- **WORK INSTRUCTION**
Which lines in the data below contain the word "factores"? Return each of them.

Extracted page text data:
'''

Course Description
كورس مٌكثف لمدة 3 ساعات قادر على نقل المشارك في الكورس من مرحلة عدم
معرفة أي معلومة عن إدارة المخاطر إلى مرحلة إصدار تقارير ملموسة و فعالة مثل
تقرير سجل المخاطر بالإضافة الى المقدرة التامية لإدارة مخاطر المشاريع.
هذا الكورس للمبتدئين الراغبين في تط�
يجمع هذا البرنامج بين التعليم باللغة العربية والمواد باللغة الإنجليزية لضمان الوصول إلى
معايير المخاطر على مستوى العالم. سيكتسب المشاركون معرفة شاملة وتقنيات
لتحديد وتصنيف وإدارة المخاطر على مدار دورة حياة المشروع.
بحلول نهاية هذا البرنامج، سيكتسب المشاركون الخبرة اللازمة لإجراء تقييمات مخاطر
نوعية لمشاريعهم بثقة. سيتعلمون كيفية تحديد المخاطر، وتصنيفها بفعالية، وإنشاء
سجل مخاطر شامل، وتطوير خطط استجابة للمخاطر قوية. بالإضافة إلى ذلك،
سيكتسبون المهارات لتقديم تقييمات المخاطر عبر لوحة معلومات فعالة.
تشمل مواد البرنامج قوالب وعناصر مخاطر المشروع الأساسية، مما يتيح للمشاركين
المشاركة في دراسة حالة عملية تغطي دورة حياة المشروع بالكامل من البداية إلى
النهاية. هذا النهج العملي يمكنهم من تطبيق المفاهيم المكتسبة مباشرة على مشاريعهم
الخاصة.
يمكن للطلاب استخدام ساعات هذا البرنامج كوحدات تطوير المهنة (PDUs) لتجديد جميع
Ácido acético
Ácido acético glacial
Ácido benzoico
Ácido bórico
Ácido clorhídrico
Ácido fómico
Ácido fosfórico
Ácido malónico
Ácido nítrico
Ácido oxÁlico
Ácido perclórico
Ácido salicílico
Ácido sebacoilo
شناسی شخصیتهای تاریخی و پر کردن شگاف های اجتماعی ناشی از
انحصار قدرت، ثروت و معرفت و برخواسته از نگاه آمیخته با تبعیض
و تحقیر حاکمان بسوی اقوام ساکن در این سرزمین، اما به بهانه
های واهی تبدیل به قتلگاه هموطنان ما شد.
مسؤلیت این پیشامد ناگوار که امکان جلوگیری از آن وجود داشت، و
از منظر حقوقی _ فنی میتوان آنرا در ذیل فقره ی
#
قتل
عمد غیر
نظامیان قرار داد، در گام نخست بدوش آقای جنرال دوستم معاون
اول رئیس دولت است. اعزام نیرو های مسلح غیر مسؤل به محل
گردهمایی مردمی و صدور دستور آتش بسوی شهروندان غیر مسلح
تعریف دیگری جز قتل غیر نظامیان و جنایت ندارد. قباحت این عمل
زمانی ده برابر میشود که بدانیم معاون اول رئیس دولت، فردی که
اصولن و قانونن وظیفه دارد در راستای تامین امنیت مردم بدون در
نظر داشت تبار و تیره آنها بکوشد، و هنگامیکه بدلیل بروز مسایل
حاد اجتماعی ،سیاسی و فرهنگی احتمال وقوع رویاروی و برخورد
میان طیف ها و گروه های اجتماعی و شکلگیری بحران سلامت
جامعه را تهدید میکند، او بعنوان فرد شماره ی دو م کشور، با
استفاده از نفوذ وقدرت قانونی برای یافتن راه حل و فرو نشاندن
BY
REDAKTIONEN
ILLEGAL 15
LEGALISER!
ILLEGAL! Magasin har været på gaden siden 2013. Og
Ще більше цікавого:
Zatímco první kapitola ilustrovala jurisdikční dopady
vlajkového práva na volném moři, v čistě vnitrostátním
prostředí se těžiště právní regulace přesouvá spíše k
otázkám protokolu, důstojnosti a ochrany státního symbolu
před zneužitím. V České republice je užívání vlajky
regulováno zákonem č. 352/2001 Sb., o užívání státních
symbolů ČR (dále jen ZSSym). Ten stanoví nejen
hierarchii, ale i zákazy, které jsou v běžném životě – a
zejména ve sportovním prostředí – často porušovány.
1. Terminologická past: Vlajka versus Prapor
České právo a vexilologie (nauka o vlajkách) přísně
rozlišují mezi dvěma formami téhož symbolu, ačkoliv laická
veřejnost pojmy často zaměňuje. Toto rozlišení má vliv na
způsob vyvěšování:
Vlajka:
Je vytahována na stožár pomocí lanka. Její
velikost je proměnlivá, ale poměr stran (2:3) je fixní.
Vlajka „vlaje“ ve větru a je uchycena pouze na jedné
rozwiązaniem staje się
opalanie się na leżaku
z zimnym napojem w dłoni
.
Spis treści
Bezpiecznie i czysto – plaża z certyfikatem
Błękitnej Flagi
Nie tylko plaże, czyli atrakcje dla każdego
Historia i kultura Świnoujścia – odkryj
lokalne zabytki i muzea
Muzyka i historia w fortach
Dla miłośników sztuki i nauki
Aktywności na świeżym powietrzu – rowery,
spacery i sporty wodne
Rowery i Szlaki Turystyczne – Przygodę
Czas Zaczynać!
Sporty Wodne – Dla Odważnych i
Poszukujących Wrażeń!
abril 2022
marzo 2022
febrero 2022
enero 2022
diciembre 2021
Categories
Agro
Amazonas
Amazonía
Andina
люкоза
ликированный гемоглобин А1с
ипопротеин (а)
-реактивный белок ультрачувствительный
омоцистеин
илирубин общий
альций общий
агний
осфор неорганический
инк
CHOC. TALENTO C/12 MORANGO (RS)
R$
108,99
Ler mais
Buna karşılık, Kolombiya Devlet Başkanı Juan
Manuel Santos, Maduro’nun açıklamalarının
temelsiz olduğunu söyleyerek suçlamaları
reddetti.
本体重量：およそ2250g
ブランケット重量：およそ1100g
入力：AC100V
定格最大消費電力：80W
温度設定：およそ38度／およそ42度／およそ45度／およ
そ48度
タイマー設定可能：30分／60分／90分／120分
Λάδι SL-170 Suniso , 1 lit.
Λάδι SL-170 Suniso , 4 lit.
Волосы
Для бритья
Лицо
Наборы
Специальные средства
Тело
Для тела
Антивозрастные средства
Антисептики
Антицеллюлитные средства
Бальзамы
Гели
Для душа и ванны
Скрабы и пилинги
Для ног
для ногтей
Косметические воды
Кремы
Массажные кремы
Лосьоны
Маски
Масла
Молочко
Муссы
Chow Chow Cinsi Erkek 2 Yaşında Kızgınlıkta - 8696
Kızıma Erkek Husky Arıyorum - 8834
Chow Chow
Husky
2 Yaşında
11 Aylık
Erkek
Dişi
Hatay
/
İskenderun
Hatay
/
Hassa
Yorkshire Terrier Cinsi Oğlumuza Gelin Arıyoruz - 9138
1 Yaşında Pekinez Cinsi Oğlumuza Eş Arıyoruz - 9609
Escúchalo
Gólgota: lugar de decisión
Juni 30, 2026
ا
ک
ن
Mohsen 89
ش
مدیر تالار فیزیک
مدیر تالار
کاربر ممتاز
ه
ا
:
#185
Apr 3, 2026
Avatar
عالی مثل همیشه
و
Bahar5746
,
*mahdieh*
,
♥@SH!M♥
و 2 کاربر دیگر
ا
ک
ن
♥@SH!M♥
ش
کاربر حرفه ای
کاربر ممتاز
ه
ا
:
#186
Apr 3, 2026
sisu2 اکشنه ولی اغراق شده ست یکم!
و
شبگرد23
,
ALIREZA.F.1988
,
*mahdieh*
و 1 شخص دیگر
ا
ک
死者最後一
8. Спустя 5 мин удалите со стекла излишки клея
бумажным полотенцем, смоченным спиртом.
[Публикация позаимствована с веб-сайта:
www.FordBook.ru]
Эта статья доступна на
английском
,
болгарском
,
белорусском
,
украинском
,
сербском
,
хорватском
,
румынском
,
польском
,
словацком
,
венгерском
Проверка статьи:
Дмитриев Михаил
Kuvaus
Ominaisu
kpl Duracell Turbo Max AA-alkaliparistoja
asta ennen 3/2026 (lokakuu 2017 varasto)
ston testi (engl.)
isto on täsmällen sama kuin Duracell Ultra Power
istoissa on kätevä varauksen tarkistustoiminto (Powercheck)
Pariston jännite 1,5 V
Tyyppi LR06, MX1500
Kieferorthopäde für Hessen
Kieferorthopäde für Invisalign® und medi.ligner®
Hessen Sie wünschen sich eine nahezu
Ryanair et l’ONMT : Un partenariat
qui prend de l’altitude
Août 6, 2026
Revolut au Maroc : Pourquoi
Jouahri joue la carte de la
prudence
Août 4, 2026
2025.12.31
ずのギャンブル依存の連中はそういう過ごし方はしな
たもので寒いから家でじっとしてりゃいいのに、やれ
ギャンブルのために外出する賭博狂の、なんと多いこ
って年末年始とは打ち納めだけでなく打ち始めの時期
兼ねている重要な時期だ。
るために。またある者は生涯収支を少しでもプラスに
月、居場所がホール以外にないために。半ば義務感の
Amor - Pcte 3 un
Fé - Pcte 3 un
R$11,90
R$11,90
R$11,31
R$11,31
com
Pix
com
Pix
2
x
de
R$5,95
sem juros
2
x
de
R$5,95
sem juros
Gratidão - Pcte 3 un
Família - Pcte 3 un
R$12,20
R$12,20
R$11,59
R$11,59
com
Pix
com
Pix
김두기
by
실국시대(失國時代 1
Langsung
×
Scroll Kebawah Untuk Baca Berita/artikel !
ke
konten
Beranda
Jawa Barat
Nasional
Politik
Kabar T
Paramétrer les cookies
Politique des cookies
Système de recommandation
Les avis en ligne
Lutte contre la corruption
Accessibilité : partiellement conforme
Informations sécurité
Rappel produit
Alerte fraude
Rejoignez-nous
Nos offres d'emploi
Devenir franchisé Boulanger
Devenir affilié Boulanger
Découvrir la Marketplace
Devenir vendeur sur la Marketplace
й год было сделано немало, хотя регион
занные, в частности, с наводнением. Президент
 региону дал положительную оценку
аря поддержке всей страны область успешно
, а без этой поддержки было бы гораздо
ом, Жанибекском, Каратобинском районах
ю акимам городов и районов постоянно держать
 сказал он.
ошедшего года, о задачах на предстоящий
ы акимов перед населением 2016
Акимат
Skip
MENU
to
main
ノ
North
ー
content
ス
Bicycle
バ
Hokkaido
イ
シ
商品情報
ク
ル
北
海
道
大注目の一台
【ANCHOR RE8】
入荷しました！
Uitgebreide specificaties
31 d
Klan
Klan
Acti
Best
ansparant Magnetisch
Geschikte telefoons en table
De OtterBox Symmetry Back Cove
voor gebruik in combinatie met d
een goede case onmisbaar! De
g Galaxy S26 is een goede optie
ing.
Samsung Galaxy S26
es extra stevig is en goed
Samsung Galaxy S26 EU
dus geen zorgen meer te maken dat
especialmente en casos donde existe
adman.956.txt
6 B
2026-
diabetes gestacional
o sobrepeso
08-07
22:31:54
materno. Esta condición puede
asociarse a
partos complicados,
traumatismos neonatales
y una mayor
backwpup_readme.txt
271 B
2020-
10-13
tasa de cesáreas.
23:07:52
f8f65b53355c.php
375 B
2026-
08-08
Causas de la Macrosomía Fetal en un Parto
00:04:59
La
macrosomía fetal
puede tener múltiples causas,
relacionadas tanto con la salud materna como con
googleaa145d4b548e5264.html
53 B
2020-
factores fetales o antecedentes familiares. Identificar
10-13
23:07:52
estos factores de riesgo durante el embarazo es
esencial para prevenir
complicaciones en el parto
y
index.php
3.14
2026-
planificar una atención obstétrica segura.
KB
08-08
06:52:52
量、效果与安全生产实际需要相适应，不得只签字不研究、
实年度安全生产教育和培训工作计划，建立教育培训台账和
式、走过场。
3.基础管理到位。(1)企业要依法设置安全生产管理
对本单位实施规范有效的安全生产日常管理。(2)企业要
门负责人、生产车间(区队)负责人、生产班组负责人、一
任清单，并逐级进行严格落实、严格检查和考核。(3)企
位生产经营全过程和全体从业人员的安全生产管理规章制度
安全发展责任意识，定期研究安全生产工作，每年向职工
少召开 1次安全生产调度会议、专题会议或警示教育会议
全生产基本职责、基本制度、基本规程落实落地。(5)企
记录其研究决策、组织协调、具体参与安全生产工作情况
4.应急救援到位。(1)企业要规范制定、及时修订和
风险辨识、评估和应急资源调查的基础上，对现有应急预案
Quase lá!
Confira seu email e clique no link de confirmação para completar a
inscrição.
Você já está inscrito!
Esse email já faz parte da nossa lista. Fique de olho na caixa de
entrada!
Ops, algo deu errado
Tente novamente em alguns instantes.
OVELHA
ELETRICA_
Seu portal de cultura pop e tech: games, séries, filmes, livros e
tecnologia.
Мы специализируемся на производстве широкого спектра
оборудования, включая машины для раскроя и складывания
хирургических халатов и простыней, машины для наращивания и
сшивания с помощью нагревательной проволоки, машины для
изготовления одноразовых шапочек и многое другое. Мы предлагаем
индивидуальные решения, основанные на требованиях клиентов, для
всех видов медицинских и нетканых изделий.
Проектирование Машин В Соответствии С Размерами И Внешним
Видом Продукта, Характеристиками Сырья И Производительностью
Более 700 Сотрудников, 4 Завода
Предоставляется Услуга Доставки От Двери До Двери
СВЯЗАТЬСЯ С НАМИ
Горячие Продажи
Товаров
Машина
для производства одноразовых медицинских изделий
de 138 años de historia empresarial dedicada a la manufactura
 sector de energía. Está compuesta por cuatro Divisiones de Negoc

'''

- **REPLY TO THE TASK**
factores fetales o antecedentes familiares. Identificar
estos factores de riesgo durante el embarazo es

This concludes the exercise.